DATA RECORDS:
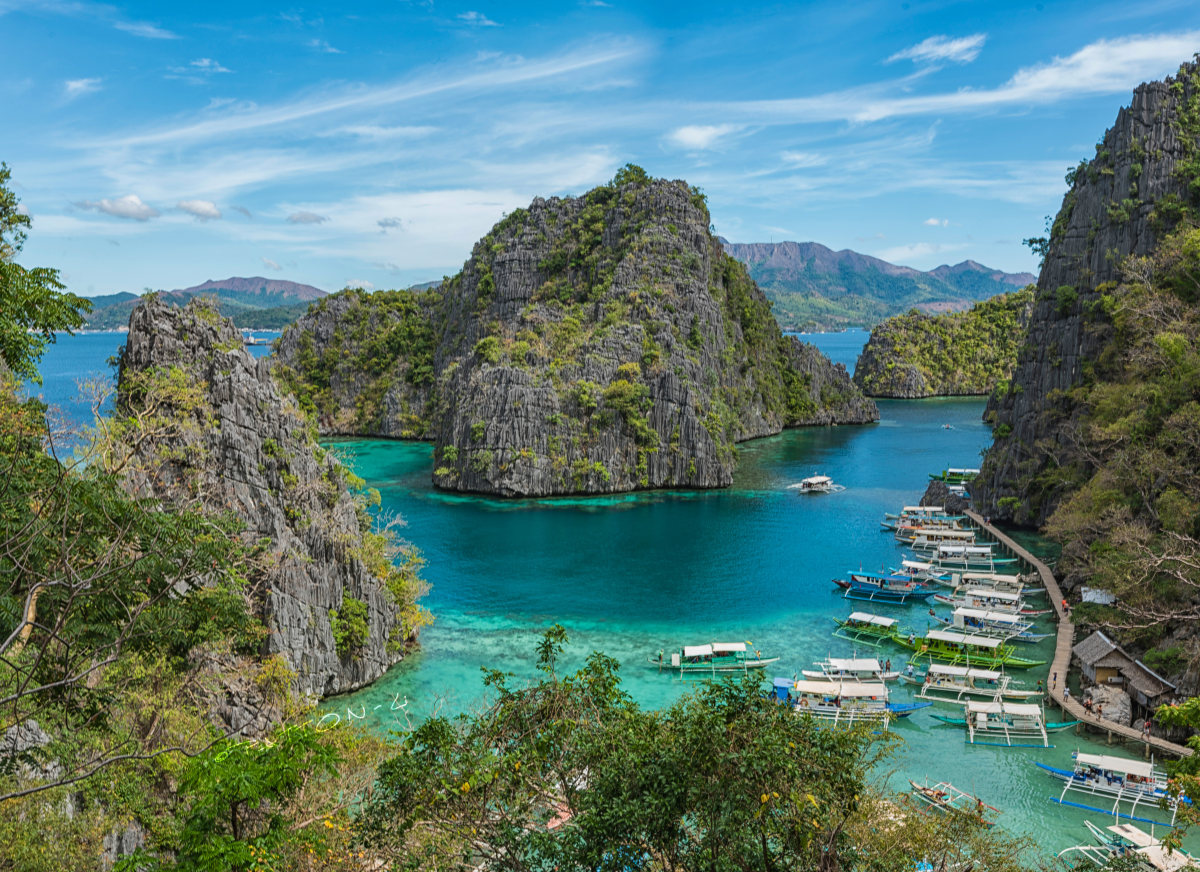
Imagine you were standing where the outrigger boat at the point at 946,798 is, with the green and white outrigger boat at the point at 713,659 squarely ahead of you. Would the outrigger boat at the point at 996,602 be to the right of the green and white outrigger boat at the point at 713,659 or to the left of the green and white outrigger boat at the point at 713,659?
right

--

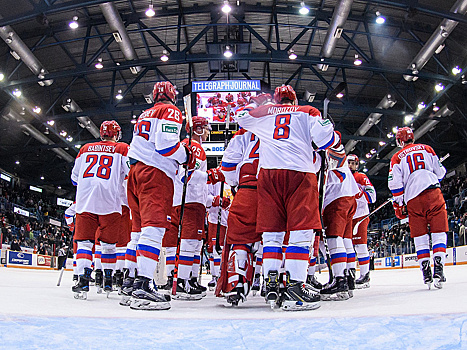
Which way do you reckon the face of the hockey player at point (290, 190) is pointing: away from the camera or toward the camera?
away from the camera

* * *

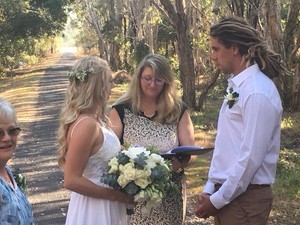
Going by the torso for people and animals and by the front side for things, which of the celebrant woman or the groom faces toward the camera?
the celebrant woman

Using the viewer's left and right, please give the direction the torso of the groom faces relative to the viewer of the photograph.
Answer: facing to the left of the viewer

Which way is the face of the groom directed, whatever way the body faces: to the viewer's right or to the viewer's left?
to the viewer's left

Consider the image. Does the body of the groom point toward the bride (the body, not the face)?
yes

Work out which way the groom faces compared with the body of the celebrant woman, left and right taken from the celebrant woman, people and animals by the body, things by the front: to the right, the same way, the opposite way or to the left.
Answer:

THE PROBLEM: Collect every line of the material above that contains the word "animals". Letter case matters.

SOLUTION:
Going by the torso for people and animals and by the front side for things, which of the celebrant woman or the groom faces toward the camera?
Work out which way the groom faces compared with the body of the celebrant woman, left and right taken from the celebrant woman, people and animals by the body, things by the front: to the right, the same way, the opposite way or to the left.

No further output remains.